Question

In Hydrogen spectrum, the spectral line of Balmer series having lowest wavelength is:
A.${H_\alpha } - line$
B.${H_\beta } - line$
C.${H_\gamma } - line$
D.${H_\delta } - line$

Answer 1

Hint:We know that orbits have a different energy. These orbitals are K, L, M, etc and these have n values as 1, 2,3 …..etc. Some atoms have only 1 electron in its valence cell. It absorbs energy and jumps to higher energy levels. 2 of the examples can be hydrogen and sodium. Hydrogen has only 1 electron. Therefore, it gains energy and jumps to higher energy levels.

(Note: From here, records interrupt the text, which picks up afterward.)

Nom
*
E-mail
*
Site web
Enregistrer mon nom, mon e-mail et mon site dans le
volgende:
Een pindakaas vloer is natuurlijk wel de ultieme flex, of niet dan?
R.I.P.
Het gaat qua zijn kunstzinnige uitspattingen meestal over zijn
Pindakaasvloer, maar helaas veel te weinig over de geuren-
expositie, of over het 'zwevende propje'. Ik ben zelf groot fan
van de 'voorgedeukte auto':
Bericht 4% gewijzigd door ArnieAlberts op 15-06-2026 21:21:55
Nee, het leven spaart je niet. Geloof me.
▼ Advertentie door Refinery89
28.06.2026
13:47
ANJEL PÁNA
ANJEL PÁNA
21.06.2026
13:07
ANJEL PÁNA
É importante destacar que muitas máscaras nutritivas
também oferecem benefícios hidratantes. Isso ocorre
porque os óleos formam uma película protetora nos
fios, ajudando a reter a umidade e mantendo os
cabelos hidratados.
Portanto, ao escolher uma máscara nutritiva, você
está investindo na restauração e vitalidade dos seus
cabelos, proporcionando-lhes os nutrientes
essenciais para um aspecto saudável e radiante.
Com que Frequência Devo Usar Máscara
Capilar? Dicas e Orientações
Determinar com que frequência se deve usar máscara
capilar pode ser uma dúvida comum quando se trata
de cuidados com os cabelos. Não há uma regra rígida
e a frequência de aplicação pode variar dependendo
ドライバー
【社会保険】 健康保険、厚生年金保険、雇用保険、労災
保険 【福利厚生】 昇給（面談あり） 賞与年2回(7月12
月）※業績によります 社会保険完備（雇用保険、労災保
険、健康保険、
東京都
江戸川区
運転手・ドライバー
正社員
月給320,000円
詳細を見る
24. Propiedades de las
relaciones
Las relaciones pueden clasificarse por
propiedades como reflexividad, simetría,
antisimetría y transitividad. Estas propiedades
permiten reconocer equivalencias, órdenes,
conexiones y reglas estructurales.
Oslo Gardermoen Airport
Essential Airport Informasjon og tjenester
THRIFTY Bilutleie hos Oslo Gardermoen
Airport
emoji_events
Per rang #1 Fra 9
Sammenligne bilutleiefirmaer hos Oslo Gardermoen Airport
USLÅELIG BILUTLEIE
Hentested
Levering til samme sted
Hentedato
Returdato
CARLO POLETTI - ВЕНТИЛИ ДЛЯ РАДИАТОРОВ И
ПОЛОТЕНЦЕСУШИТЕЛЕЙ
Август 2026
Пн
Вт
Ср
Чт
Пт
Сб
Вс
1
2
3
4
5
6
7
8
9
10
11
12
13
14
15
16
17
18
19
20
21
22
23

It then comes back to the ground energy level or lower energy level and the wavelength of energy emitted during this is called the hydrogen spectrum

Complete step by step answer:
When an electron in a hydrogen atom jumps from a higher energy level to a lower energy level, the difference in energy of the 2 energy levels is emitted as a radiation of wavelength $\lambda $
There are different spectral series of the hydrogen atom. They are the Lyman series, Balmer series, Paschen series, etc
When the electron jumps from the outer orbit or the higher energy orbit to the second orbit ($n = 2$), the spectral lines formed are the Balmer series. The wavelength lies in the visible region.

The first line in the series where the electron jumps from ${{n = 3}}$ to $n = 2$ is called the ${{{H}}_{{\alpha }}}{{ line}}$.
The second line in the series where the electron jumps from $n = 4$ to $n = 2$ is the ${H_\beta }{{ line}}$ and so on.
The wavenumber can be calculated by the Rydberg formula in which
$wavenumber = {R_H}\left[ {\dfrac{1}{{{2^2}}} - \dfrac{1}{{{n^2}}}} \right]$
${R_H}$ is the Rydberg constant.
We know that $Wavenumber = \dfrac{1}{\lambda }$ , wavenumber is inversely proportional to the wavelength.
From the above formula, we can say that as n increases the wavenumber also increases. Since wavelength is inversely proportional to the wavenumber, the wavelength decreases.
Here for $H\alpha (n = 3)$ , ${H_\beta }(n = 4)$ , ${H_\gamma }(n = 5)$ and ${H_\delta }(n = 6)$.
So we can say that wavelength is the lowest for ${H_\delta }(n = 6)$
The correct answer is option D.


Note:
The Lyman series is when the electrons from the outer orbital jumps to the $n = 1$ energy level. The wavelength emitted is in the ultraviolet region. The Paschen series is the line spectra obtained when the electron jumps from the outer orbitals to the $n = 3$ orbital of the Hydrogen atom. This is in the infrared region.